Pour le Maroc, il faut, selon les auteurs une “logique de développement intégré autour de priorités claires”, ainsi qu’une mise en cohérence des domaines d’action de l’Etat, tout en soulignant les priorités, et que celles-ci intègrent le volet social.

Sur le plan industriel, Mckinsey souligne la nécessité de politiques industrielles changeant en fonction de chaque étape de développement, mais en gardant à l’esprit les secteurs clés et moteurs de croissance. Mckinsey reprend la terminologie de Moulay Hafid Elalamy, en mettant l’accent sur la logique d’écosystèmes et d’acteurs/transactions catalytiques.

Pour cela, il faut, selon le cabinet, attaquer de front les réformes structurelles, en ayant recours aux chocs de simplification, et de mettre fin au tabou du public, en mélangeant capitaux publics et privés.

Réinventer le capitalisme national, tel est le mot d’ordre.
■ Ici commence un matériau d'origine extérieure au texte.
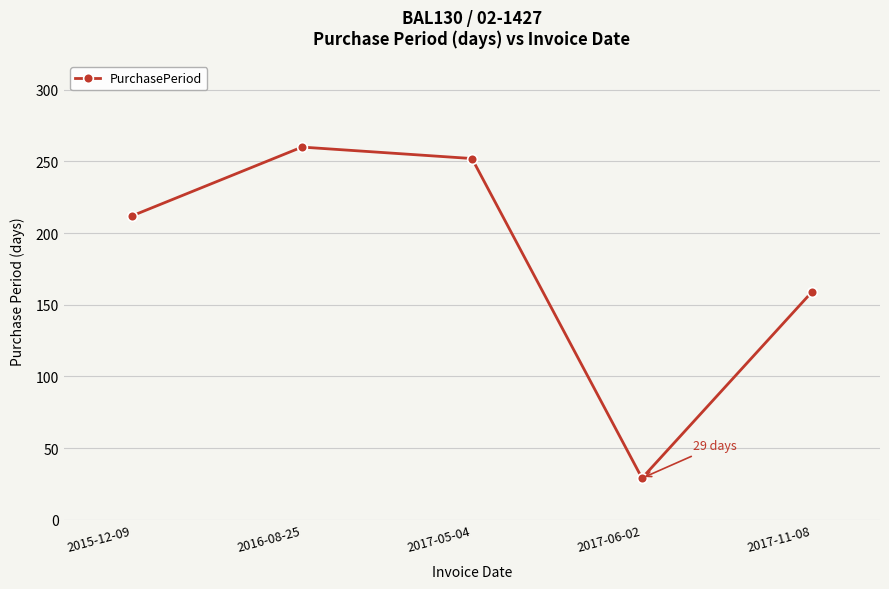

Approximately how many times larger is the value at 2017-05-04 compared to 2016-08-25?

1.0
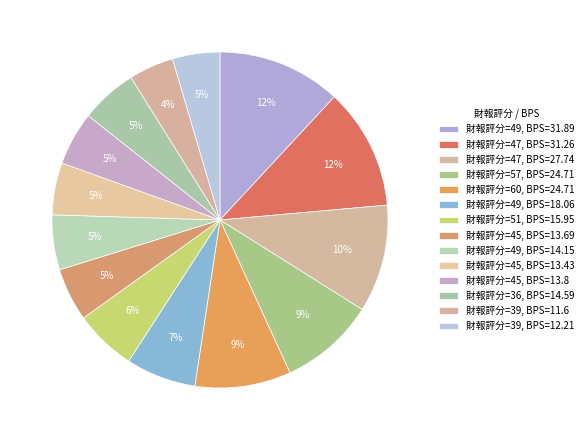

Count the number of slices in the pie.

14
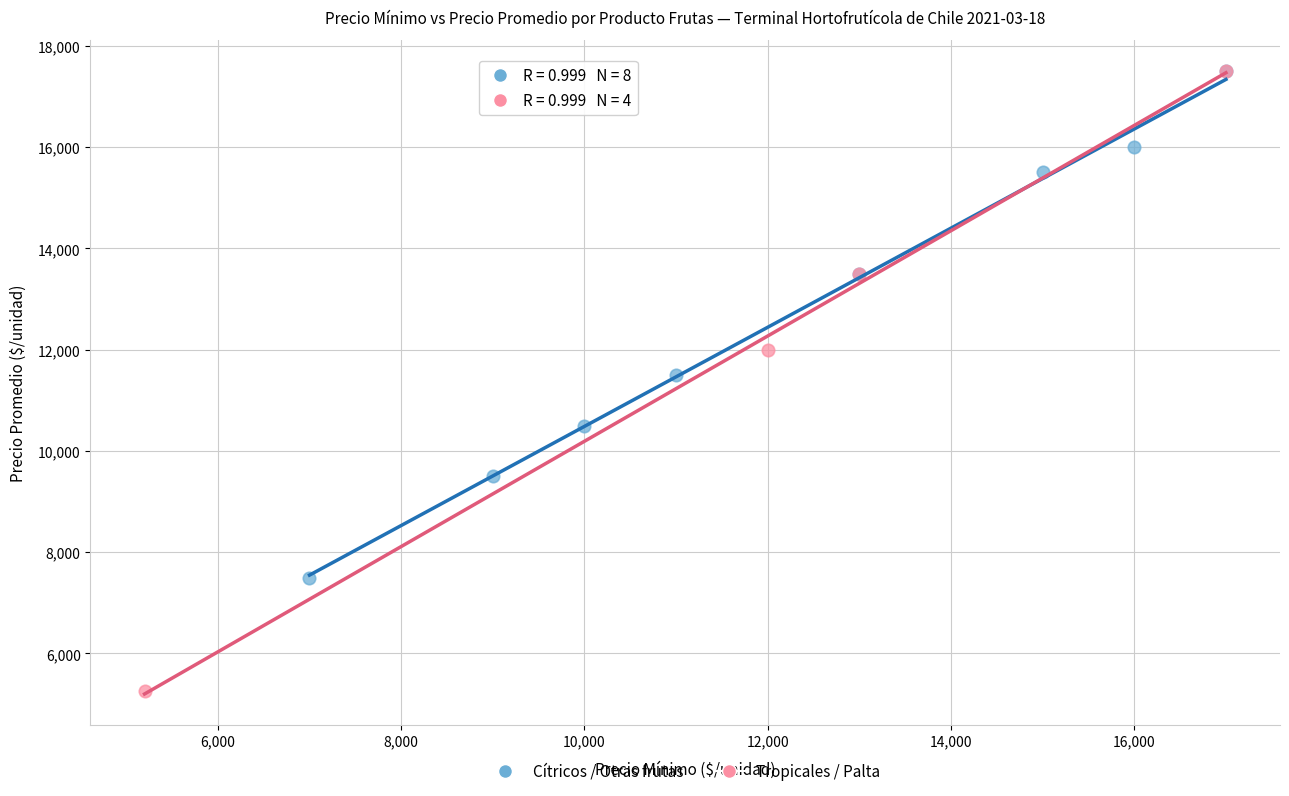

What are all the series names shown in the legend?

Cítricos / Otras frutas, Tropicales / Palta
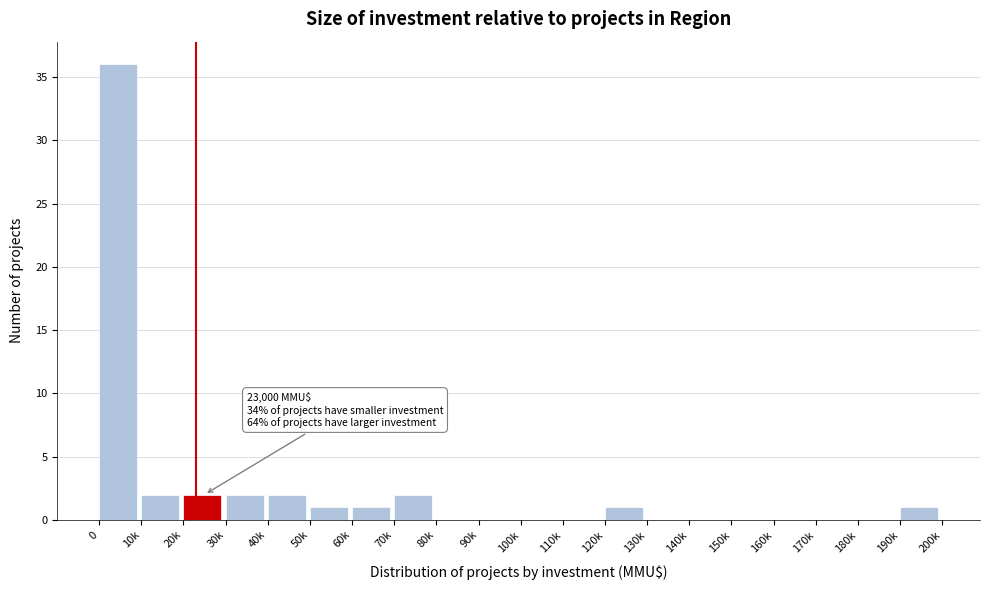

Reading right to left, transcribe all the data shown in this chart.

190k=1	180k=0	170k=0	160k=0	150k=0	140k=0	130k=0	120k=1	110k=0	100k=0	90k=0	80k=0	70k=2	60k=1	50k=1	40k=2	30k=2	20k=2	10k=2	0=36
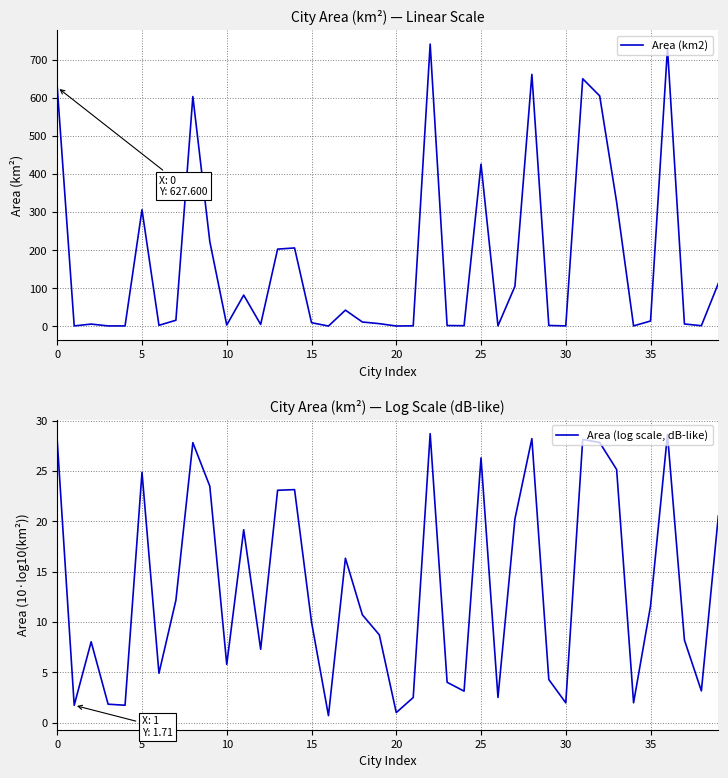

How many data points does each series have?

40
Pour Mckinsey, la logique des champions nationaux est une réussite qu’il faut retenir et dupliquer tout en repensant la gouvernance de marché.

Pour ne pas rater le rendez-vous de l’émergence, il faut donc, selon Mckinsey, un taux de croissance constant de 6% à 8%.

Et cela ne pourra être possible sans la rénovation de l’Etat et des institutions vers plus d’efficience, tout en ayant une “population mieux éduquée et en adéquation avec le marché du travail”. En outre, le capitalisme national se renforçant dans sa logique de champions nationaux, pourra disposer de locomotives à même de transformer le Maroc en une puissance régionale, notamment grâce à l’ouverture sur les marchés d’Afrique de l’ouest.